The Reserve Bank of Australia (RBA) has left the official cash rate unchanged at 1.5%.
RBA Governor Philip Lowe made no notable changes to his statement accompanying the monetary policy decision.
While sticking to its 3% growth target over the next couple of years, the bank is aware of the challenges involved as the economy transitions away from the mining boom. On the subject of non-mining investment, the bank’s tone changed slightly in its latest statement.
While it said in March and April that non-mining investment had shown signs of growth over the past year, today the bank wrote that “non-mining investment remains low as a share of GDP and a stronger pick-up would be welcome”.
On the key themes of housing and the labour market, the bank repeated its assertions from the April statement that financial stability risks and slow wage growth remained central on its radar.
While highlighting the relatively high level of unemployment, the bank slightly adjusted its wording on the labour market following a strong employment report in mid-April.
“Indicators of the labour market remain mixed. The unemployment rate has moved a little higher over recent months, but employment growth has been a little stronger,” the bank said.
The bank said that it still expects the unemployment rate to steadily decrease over time. However, it changed its wording from “wage growth remains slow” to “wages growth remains slow and this is likely to remain the case for a while yet”.
According to JP Morgan analyst Sally Auld, that another key indicator that rates aren’t going anywhere.
“This is a clear indication that rate hikes are a distant prospect – the RBA will not be hiking until there is a sustained recovery in labour incomes,” Auld said.
Slow wage growth will be a factor in the RBA’s inflationary expectations, given that some measures of consumption such as retail spending fell in last week’s inflation report for the March quarter.
The bank was relatively positive today in its reference to last weeks’ CPI data, noting that headline inflation increased in line with expectations.
The result seems to have given the RBA some level of comfort that inflation has at least stabilised, and the overall tone of this month’s statement was a little more positive.
“Growth in consumption is expected to remain moderate and broadly in line with incomes,” it said. “In underlying terms, inflation is running at around 1.75%, a little higher than last year. A gradual further increase in underlying inflation is expected as the economy strengthens.”
That was somewhat more bullish in tone than the April statement, when the bank said that “the rise in underlying inflation is expected to be a bit more gradual with growth in labour costs remaining subdued”.

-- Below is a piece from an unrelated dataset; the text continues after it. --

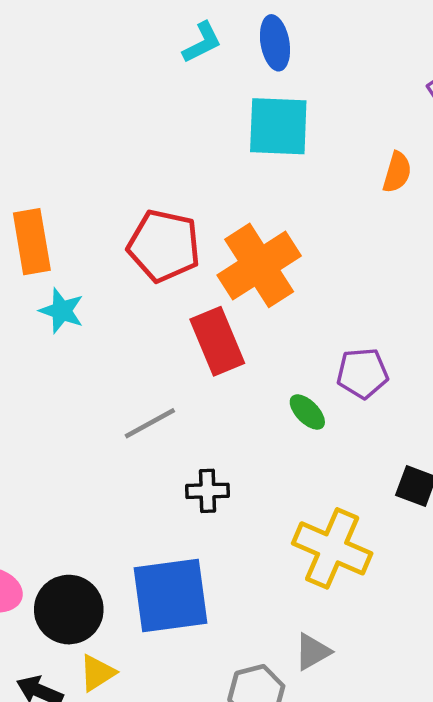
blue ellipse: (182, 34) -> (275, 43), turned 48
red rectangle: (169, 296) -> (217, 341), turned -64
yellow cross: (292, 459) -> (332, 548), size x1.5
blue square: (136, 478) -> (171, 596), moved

On the subject of housing, the bank repeated its concerns about the pace of growth in household debt. It was optimistic that the recent macro-prudential measures would help address the risk associated with high household debt.
The bank highlighted the variability in growth across different markets, and introduced a new line about supply: “In the eastern capital cities, a considerable additional supply of apartments is scheduled to come on stream over the next couple of years.”
That replaced comments in the April statement putting the onus on lenders to be responsible in determining loan serviceability requirements.
In adopting a neutral stance in today’s statement, the RBA confirmed the general market consensus that rates will stay on hold at 1.5% for the remainder of 2017.
The bank will be closely monitoring signs of any further weakness in the labour market, which would be the only driver for the RBA to cut rates further given the ongoing concerns about financial stability.